The 2022 budget has a projected deficit of $138,660 which will be funded from diocesan reserves. See more information about the 2022 budget in the pie charts and budget summary in this issue. 

Transforming Futures 

At its November meeting, diocesan council approved suspending the fundraising portion of Transforming Futures, considering the shifting reality brought about by the pandemic. The synod received $116,295 from Transforming Futures between 2019 and 2021, which was used towards vision implementation work. Walter Stewart will continue, along with the bishop, as co-chair of Transforming Futures. Stewart will work with Brendon Neilson, diocesan vision animator, to assist parishes in identifying how they are and will live out the diocesan vision in their context. 

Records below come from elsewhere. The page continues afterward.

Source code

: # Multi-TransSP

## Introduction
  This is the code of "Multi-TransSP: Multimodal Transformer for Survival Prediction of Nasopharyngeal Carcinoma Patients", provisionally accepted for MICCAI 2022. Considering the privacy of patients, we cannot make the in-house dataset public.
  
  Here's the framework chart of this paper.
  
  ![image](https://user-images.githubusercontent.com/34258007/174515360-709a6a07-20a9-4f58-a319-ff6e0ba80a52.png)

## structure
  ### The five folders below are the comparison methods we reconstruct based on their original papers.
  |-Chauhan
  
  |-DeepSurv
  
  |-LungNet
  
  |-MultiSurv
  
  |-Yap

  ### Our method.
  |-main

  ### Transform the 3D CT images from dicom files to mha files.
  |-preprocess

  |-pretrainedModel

At its January meeting, DC passed a motion that all funds received by parishes for Transforming Futures from Jan. 1, 2022, be retained 100 per cent by the parish for the parish’s Transforming Futures case implementation and related projects. 

Budget 

Forecasting continues to be a difficult task as the pandemic lingers on. In January, diocesan council passed a $1.7M budget for 2022 with $138,660 deficit. The deficit will be funded from diocesan reserves. 

Parishes continue to have diminished rental revenue in the face of the pandemic and giving has also been impacted with loss of parishioners. Diocesan assessment revenue for 2022 (based on 2020 parish operations) will be approximately $200,000 lower than the previous year. New for 2022, the national assessment expenditure has been aligned with the same percentages the diocese applies to parish assessments (16.5 per cent and 10 per cent on bequests). 

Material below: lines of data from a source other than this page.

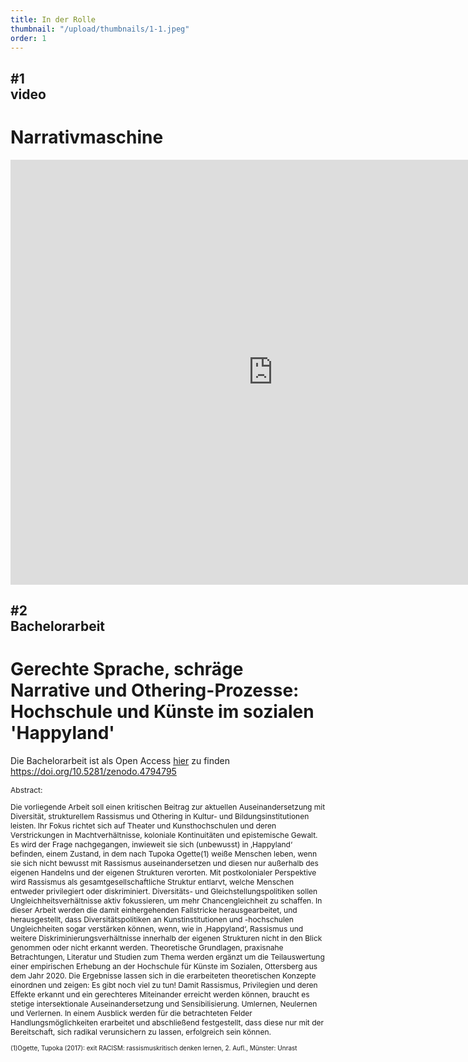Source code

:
 ```yaml
---
title: In der Rolle
thumbnail: "/upload/thumbnails/1-1.jpeg"
order: 1
---
```

<b><h2>#1 <br> video </h2></b>

#  Narrativmaschine

<iframe src="https://player.vimeo.com/video/573904408" width="840" height="680" frameborder="0" allow="autoplay; fullscreen" allowfullscreen style ="margin:0 auto ; display: block;"></iframe>

<b><h2>#2 <br> Bachelorarbeit </h2></b>

#  Gerechte Sprache, schräge Narrative und Othering-Prozesse: Hochschule und Künste im sozialen 'Happyland'

Die Bachelorarbeit ist als Open Access <a href="https://zenodo.org/record/4794795#.YO_s9hMzblw" target="_top">hier</a> zu finden<br>
<a href="https://doi.org/10.5281/zenodo.4794795">https://doi.org/10.5281/zenodo.4794795</a>


 <p style=" font-size: 12px;">
Abstract:</p>
<p style=" font-size: 12px;">
Die vorliegende Arbeit soll einen kritischen Beitrag zur aktuellen Auseinandersetzung mit Diversität, strukturellem Rassismus und Othering in Kultur- und Bildungsinstitutionen leisten. Ihr Fokus richtet sich auf Theater und Kunsthochschulen und deren Verstrickungen in Machtverhältnisse, koloniale Kontinuitäten und epistemische Gewalt. Es wird der Frage nachgegangen, inwieweit sie sich (unbewusst) in ‚Happyland‘ befinden, einem Zustand, in dem nach Tupoka Ogette(1) weiße Menschen leben, wenn sie sich nicht bewusst mit Rassismus auseinandersetzen und diesen nur außerhalb des eigenen Handelns und der eigenen Strukturen verorten. Mit postkolonialer Perspektive wird Rassismus als gesamtgesellschaftliche Struktur entlarvt, welche Menschen entweder privilegiert oder diskriminiert. Diversitäts- und Gleichstellungspolitiken sollen Ungleichheitsverhältnisse aktiv fokussieren, um mehr Chancengleichheit zu schaffen. In dieser Arbeit werden die damit einhergehenden Fallstricke herausgearbeitet, und herausgestellt, dass Diversitätspolitiken an Kunstinstitutionen und -hochschulen Ungleichheiten sogar verstärken können, wenn, wie in ‚Happyland‘, Rassismus und weitere Diskriminierungsverhältnisse innerhalb der eigenen Strukturen nicht in den Blick genommen oder nicht erkannt werden. Theoretische Grundlagen, praxisnahe Betrachtungen, Literatur und Studien zum Thema werden ergänzt um die Teilauswertung einer empirischen Erhebung an der Hochschule für Künste im Sozialen, Ottersberg aus dem Jahr 2020. Die Ergebnisse lassen sich in die erarbeiteten theoretischen Konzepte einordnen und zeigen: Es gibt noch viel zu tun! Damit Rassismus, Privilegien und deren Effekte erkannt und ein gerechteres Miteinander erreicht werden können, braucht es stetige intersektionale Auseinandersetzung und Sensibilisierung. Umlernen, Neulernen und Verlernen. In einem Ausblick werden für die betrachteten Felder Handlungsmöglichkeiten erarbeitet und abschließend festgestellt, dass diese nur mit der Bereitschaft, sich radikal verunsichern zu lassen, erfolgreich sein können.</p>
<p style=" font-size: 10px;">
(1)Ogette, Tupoka (2017): exit RACISM: rassismuskritisch denken lernen, 2. Aufl., Münster: Unrast
</p>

No monies have been budgeted to Transforming Futures and, as effective Jan. 1, 2022, funds received by parishes will be retained 100 per cent by the parish for the parish’s Transforming Futures case implementation and related projects. 

The diocesan commitment of $60,000 for the refugee program is partially funded from an unspent 2021 allocation carried forward and a Victoria Foundation grant. Expect savings of $20,000 from the wind up of the linked banking system. Cemetery management started in late 2021 and will have an expected cost of $12,000.